Nothing but the lines from the one that contains "Can you enclose" through the end of the listing should appear, set down exactly.

Data extract:
--- START ---

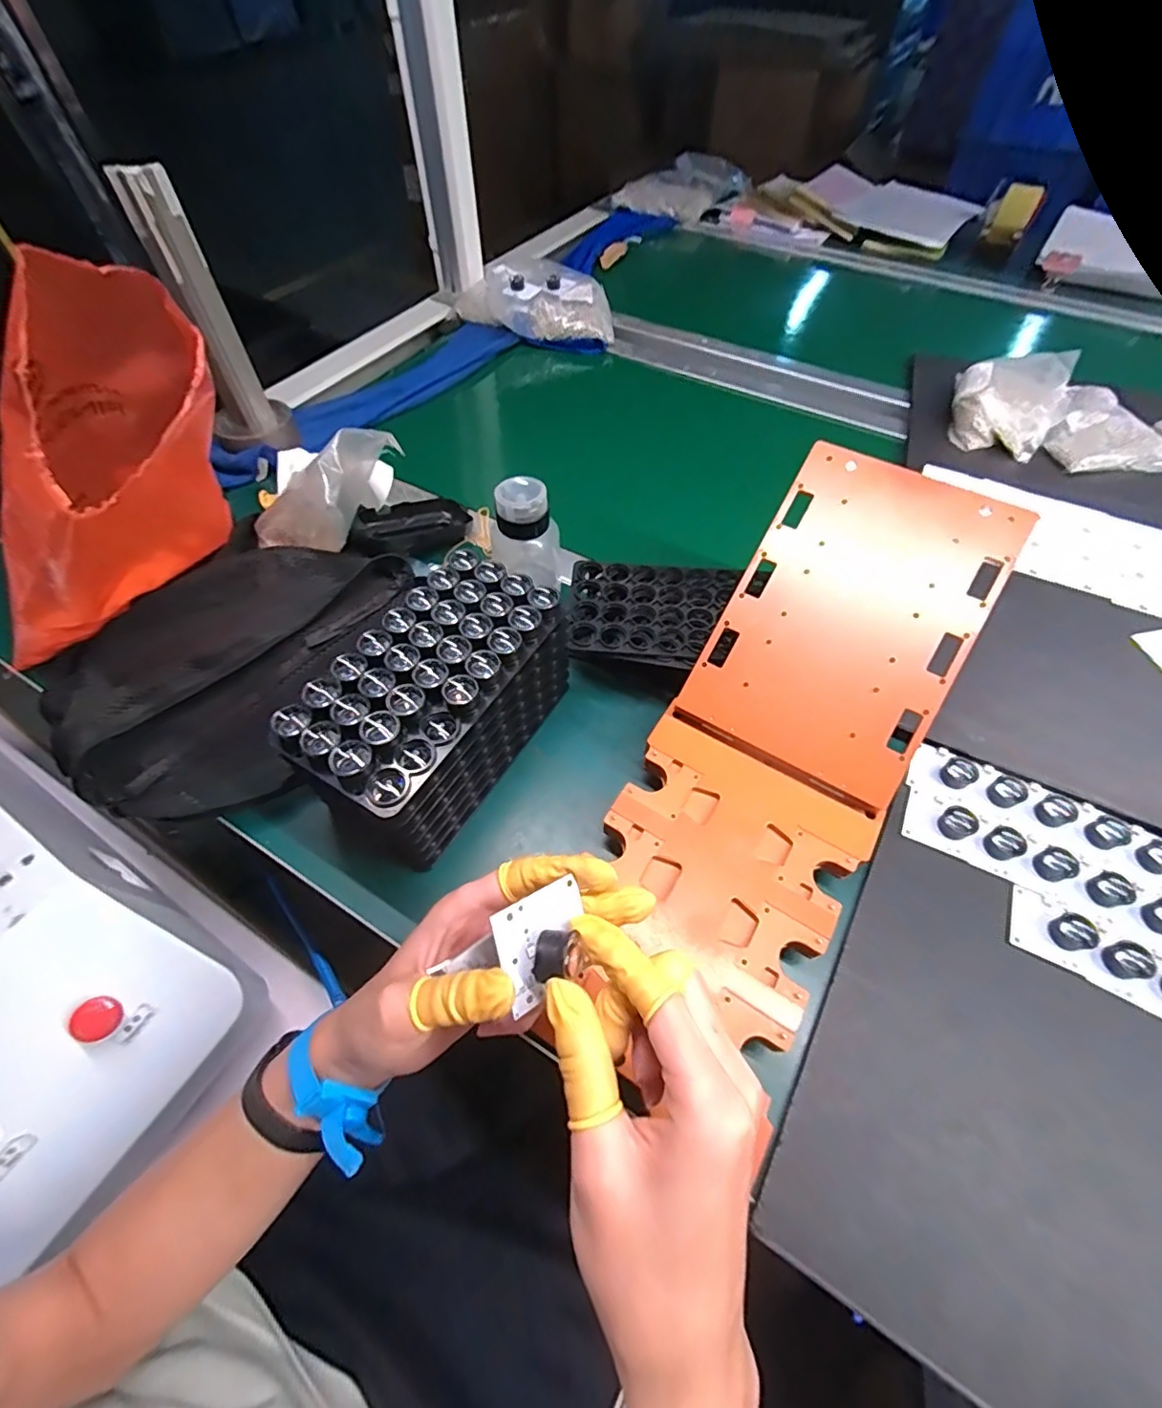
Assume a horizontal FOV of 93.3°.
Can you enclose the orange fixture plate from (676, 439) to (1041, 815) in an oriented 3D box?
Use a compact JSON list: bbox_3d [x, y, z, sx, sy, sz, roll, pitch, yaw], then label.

--- END ---

Exercise result:
Can you enclose the orange fixture plate from (676, 439) to (1041, 815) in an oriented 3D box?
Use a compact JSON list: bbox_3d [x, y, z, sx, sy, sz, roll, pitch, yaw], then label.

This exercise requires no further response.